* _Passage for review_
--- START ---

Learning for learning’s sake is a noble proposition, but few students go to college for reasons that don’t relate to employability in some way or another. Students know that a degree is required to access many career opportunities. Why then, are US universities not preparing students for the workforce? In his book Life After College, by Jeffrey Selingo, he notes that nearly half of all college graduates in their twenties are underemployed, meaning the jobs they can get don’t require a bachelor’s degree. Few schools in the United States require internships or help students find them, and only 1 in 3 graduates had an internship in college, despite the fact that internships are recognized as a fast track to a job. According to the Collegiate Employment Research Institute, employers hired around 50% of the interns who worked for them as full-time employees after graduation; in some fields, it is closer to 75%.

Bachelor’s degree programs in Europe usually have at least one semester set aside for an internship. Having a semester to do internships removes many of the obstacles that students in the United States report, such as deciding between a paying summer job or an unpaid internship, or trying to juggle internship duties and classwork. This dedicated semester also means that the internships can be completed in countries outside of the one they are studying in, increasing international opportunities and exposure. The internship opportunities in Europe are particularly interesting and include many international companies. A number of universities have partnerships with these companies or organizations, and they will often work together to place students in appropriate internships.

--- END ---

* _Tasks to carry out_
**A.** In the passage on college internships, about what share of college graduates in their twenties are underemployed, according to Jeffrey Selingo's book Life After College?
**B.** Could you pick up the passage on college internships in the United States and Europe and carry it on from its final sentence?

* _Extracted data_
--- START ---

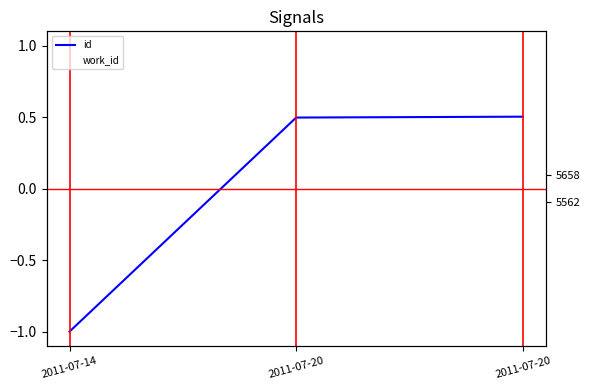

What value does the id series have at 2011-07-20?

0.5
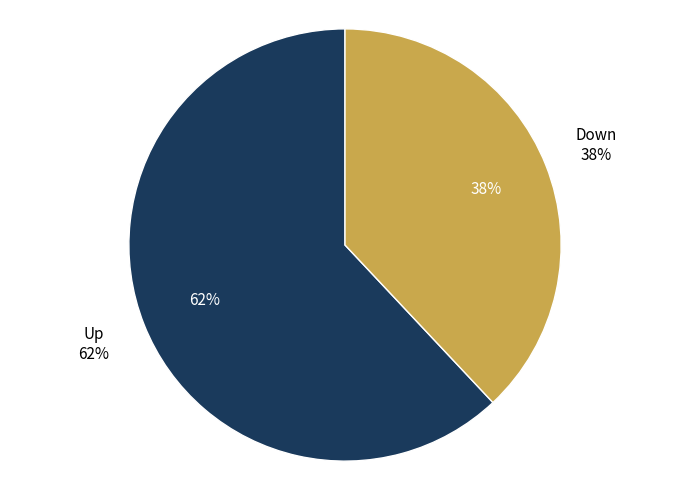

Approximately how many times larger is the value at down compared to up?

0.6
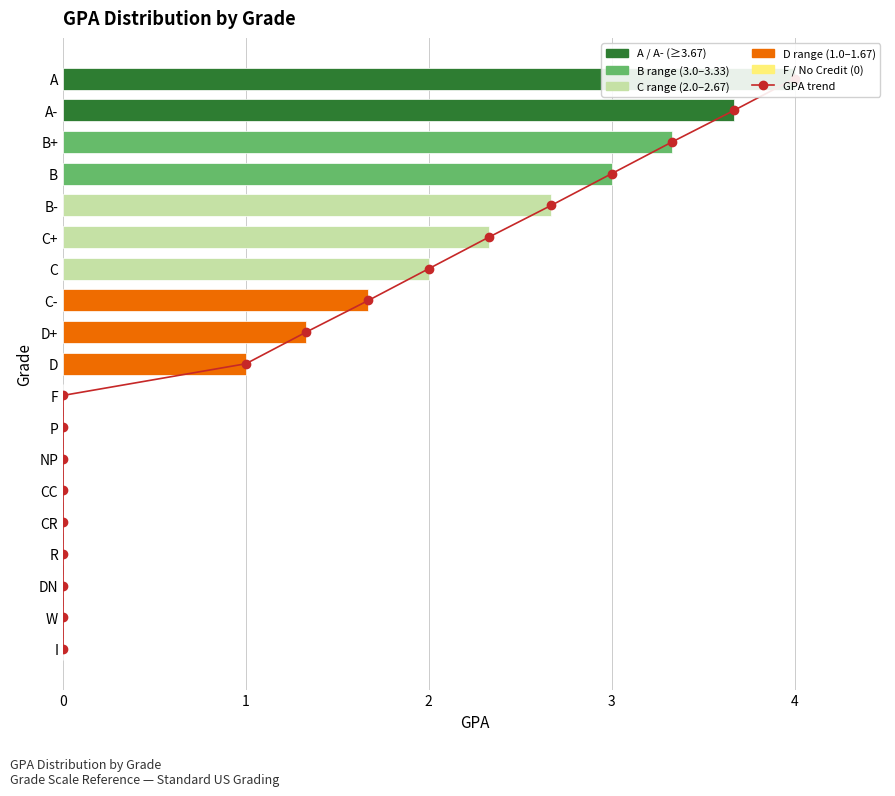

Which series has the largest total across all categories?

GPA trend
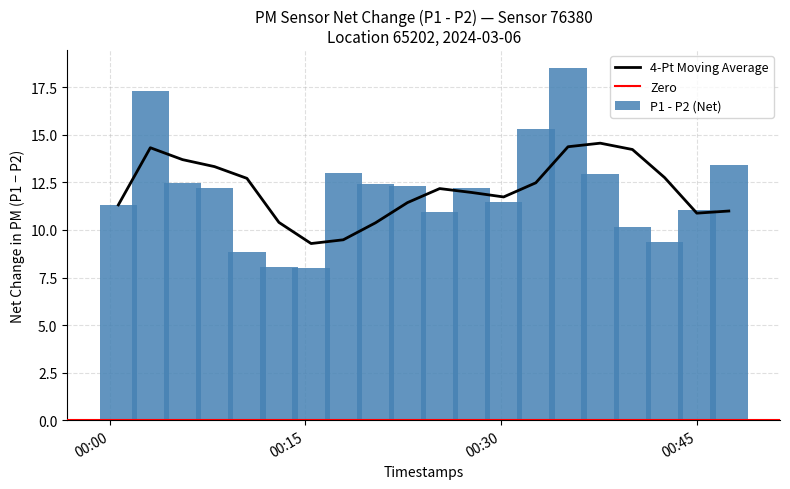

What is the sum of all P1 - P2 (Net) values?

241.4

--- END ---

* _Answers to the exercises_
**A.** Nearly half.

**B.**
This is a good place to talk about “soft skills”. These personal attributes, like assertiveness, resilience, self-direction, empathy, cooperation, diversity awareness, and adaptability are lacking in traditional education in the US. Students who have studied outside of their home country are immersed in a different culture and able to cultivate their awareness and appreciation for cultural differences. The emphasis on group work in European schools gives students the opportunity to work with people with a variety of backgrounds and perspectives. These graduates are often flexible, adaptable, and experienced in navigating unfamiliar circumstances, all of which lead to success in the workplace. Employers have noticed that these soft skills are greatly lacking among US graduates and a recent study by the Institute of International Education found that studying abroad for longer periods of time has a high impact on job offers, as well as job advancement. 

More to the point, if you’re concerned about employment post-graduation, you can certainly find employability numbers advertised on certain European school or program pages. Schools that have high levels of employability for their graduates will certainly make that known on their pages. Schools and programs featured in any of our Beyond the States ranking lists often have high employability numbers.